Abu Dhabi: The Delhi High Court asked the UAE-based cargo companies to approach the government authorities regarding held-up cargo at Indian airports due to newly imposed taxes, a lawyer told Gulf News on Wednesday.

“The court asked the petitioners to give a representation to the government authorities for the permission to clear the held-up cargo without paying newly imposed taxes, while disposing of their petition in this regard,” advocate M.S. Sajeev Kumar, who was part of the legal team that represented the petitioners, said on phone from New Delhi.

The court observed that the authorities might consider their grievances at the earliest, he said.

As Gulf News reported on Tuesday, around 8,000 Indians in the UAE, mostly workers and low-income employees, are still waiting for gifts they sent last month through courier companies to be delivered to families and friends in India.

An overnight change in import rules made by the Government of India has resulted in a 41 per cent import duty being imposed on gifts and other goods for personal use since July 1, which has caused the delay.

Around 250 tonnes of cargo have been held up at the Delhi and Mumbai airports since July 1, according to the Association of Courier Agents that represents 64 cargo businesses in the UAE, offering services to India.

Cargo service operators were not in a position to clear about 200 tonnes of cargo at Delhi airport and 50 tonnes at Mumbai airport due to the 41 per cent tax imposed on June 30 without any prior notification, they said.

As the court did not grant any relief, the cargo companies will clear the goods by paying taxes and collect it from customers, an executive of the association told Gulf News on Wednesday.

“If we don’t clear the goods immediately, we will end up paying storage charges as well. We will inform the customers to pay the additional taxes in the UAE or in India before the delivery of goods,” said Faisal Karat, chairman of the association.

Before July 1, gifts and goods for personal use worth Rs20,000 (Dh1,140) could be sent tax-free thanks to the exemption given by the government as per the notifications issued in 1993.

However, a copy of the notification issued by the Department of Revenue in the Indian Ministry of Finance dated June 30, said it has rescinded the previous notifications of 1993 (which gave exemption on duties), with effect from July 1.
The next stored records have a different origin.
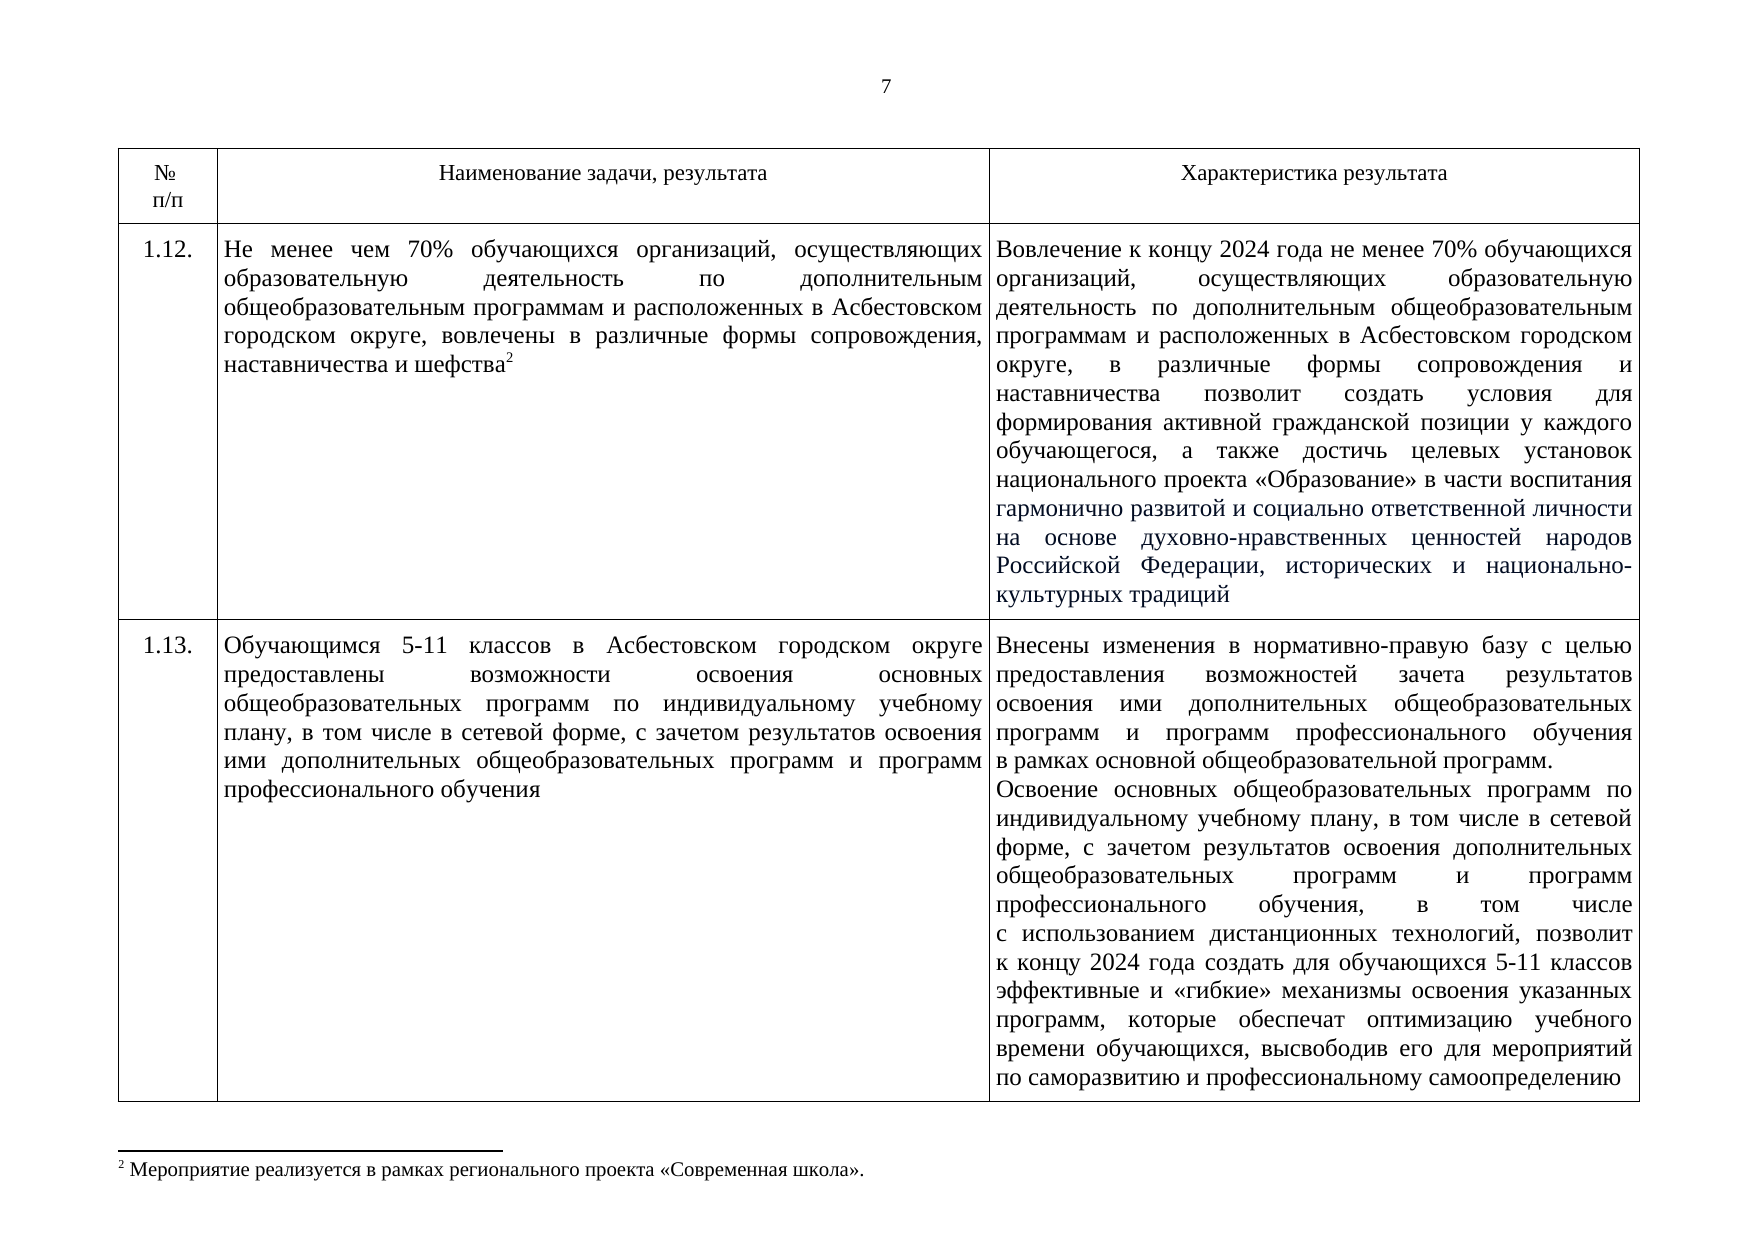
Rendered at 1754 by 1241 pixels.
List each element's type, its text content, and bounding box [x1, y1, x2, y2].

table_cell 1.13. [119, 620, 217, 1101]
table_header Характеристика результата [990, 149, 1639, 223]
table_cell 1.12. [119, 224, 217, 619]
table_cell Вовлечение к концу 2024 года не менее 70% обучающихся организаций, осуществляющих образовательную деятельность по дополнительным общеобразовательным программам и расположенных в Асбестовском городском округе, в различные формы сопровождения и наставничества позволит создать условия для формирования активной гражданской позиции у каждого обучающегося, а также достичь целевых установок национального проекта «Образование» в части воспитания гармонично развитой и социально ответственной личности на основе духовно-нравственных ценностей народов Российской Федерации, исторических и национально-культурных традиций [990, 224, 1639, 619]
table_cell Не менее чем 70% обучающихся организаций, осуществляющих образовательную деятельность по дополнительным общеобразовательным программам и расположенных в Асбестовском городском округе, вовлечены в различные формы сопровождения, наставничества и шефства [218, 224, 989, 619]
table_header № п/п [119, 149, 217, 223]
table_cell Обучающимся 5-11 классов в Асбестовском городском округе предоставлены возможности освоения основных общеобразовательных программ по индивидуальному учебному плану, в том числе в сетевой форме, с зачетом результатов освоения ими дополнительных общеобразовательных программ и программ профессионального обучения [218, 620, 989, 1101]
table_header Наименование задачи, результата [218, 149, 989, 223]
table_cell Внесены изменения в нормативно-правую базу с целью предоставления возможностей зачета результатов освоения ими дополнительных общеобразовательных программ и программ профессионального обучения в рамках основной общеобразовательной программ. Освоение основных общеобразовательных программ по индивидуальному учебному плану, в том числе в сетевой форме, с зачетом результатов освоения дополнительных общеобразовательных программ и программ профессионального обучения, в том числе с использованием дистанционных технологий, позволит к концу 2024 года создать для обучающихся 5-11 классов эффективные и «гибкие» механизмы освоения указанных программ, которые обеспечат оптимизацию учебного времени обучающихся, высвободив его для мероприятий по саморазвитию и профессиональному самоопределению [990, 620, 1639, 1101]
A public notice issued by the Customs Department on July 7 said exemptions on duties would be applicable to gifts and goods for personal use worth Rs2,000 (Dh114) only. Imports of higher value will attract a total of 41 per cent in taxes, comprising 10 per cent basic customs duty, 3 per cent education cess and 28 per cent Integrated Goods and Services Tax (IGST).

Karat said the association would give a representation to the Government of India and continue the efforts to convince the officials to withdraw the newly imposed taxes. “If the government withdraws at least the 28 per cent IGST, it will be a huge relief to customers and the government can get a 13 per cent tax. Now as people are not ready to pay 41 per cent tax, they don’t send goods and the government does not get the intended benefit,” he explained.

Abdul Jaleel, 38, an India working at a restaurant, said he may end up paying around Rs4,000 in taxes for his goods worth Rs10,000 sent from Abu Dhabi on June 23. “I will not take it if the taxes are above Rs1,500. I have already paid Dh330 courier charges and there is no point in paying more money for those goods,” Jaleel said.